Solved – K-means Mahalanobis vs Euclidean distance

classificationdistanceeuclideank-meansunsupervised learning

I currently am trying to cluster "types" of changes on bitemporal multispectral satellite images.

I applied a thing called a mad transform to both images, 5000 x 5000 pixels x 5 bands.
Each band is a "variable" as it is radiance information from a different spectrum of light.
This transform is basically equivalent to PC applied to the substraction of both images.

Naturally I can get up to 5 mad components. Now I would like to find this types of change on these components. If I use K-means on the components I would use an euclidean distance but I just wanted to know what could be the gain in using a mahalanobis distance if there is any.

Best Answer

I haven't understood the type of transformation you used, so my answer will be a general one. The short answer is: How much you will gain using Mahalanobis distance really depends on the shape of natural groupings (i.e. clusters) in your data.

The choice of using Mahalanobis vs Euclidean distance in k-means is really a choice between using the full-covariance of your clusters or ignoring them.

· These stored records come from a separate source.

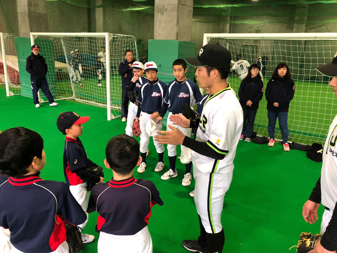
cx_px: 168
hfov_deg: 63.4
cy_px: 126
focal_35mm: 28
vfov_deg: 49.7
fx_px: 273
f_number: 1.8
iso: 200
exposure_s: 1/60
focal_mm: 4
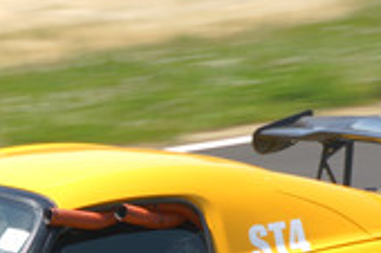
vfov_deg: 0.8
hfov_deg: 1.2
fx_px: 17953
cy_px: 304
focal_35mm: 1698
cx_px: -112
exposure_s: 1/250
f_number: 9
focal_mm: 300
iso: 100
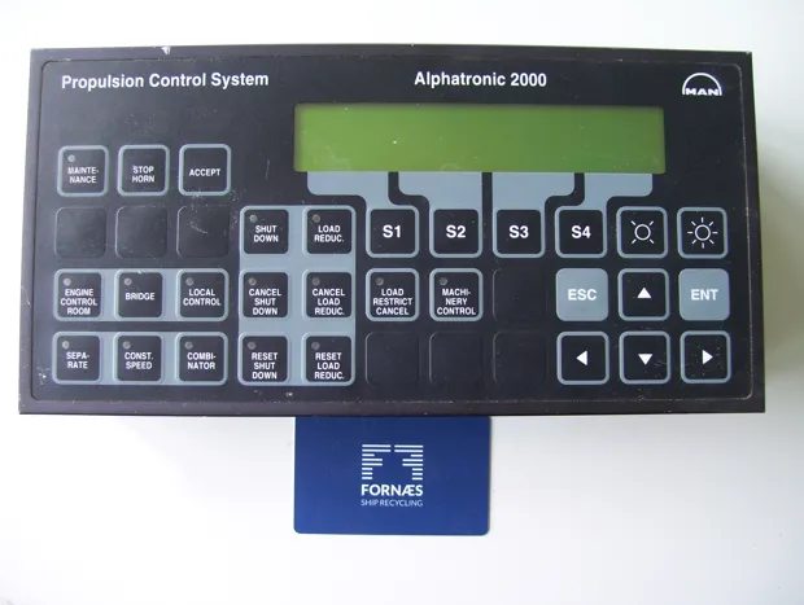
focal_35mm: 36
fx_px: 837
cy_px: 302
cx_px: 402
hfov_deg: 51.3
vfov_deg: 39.8
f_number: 2.7
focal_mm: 6
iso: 80
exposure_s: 1/125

When you use Euclidean distance, you assume that the clusters have identity covariances. In 2D, this means that your clusters have circular shapes. Obviously, if the covariances of the natural groupings in your data are not identity matrices, e.g. in 2D, clusters have elliptical shaped covariances, then using Mahalanobis over Euclidean will be much better modeling.

You can try both and see whether or not using the Mahalanobis distance gives you a significant gain. It also depends on what you will do after clustering. Clustering itself is usually not the ultimate purpose. You will probably use the clusters in some subsequent processing. So, the choice of Euclidean vs Mahalanobis may be determined by the performance of your subsequent processing.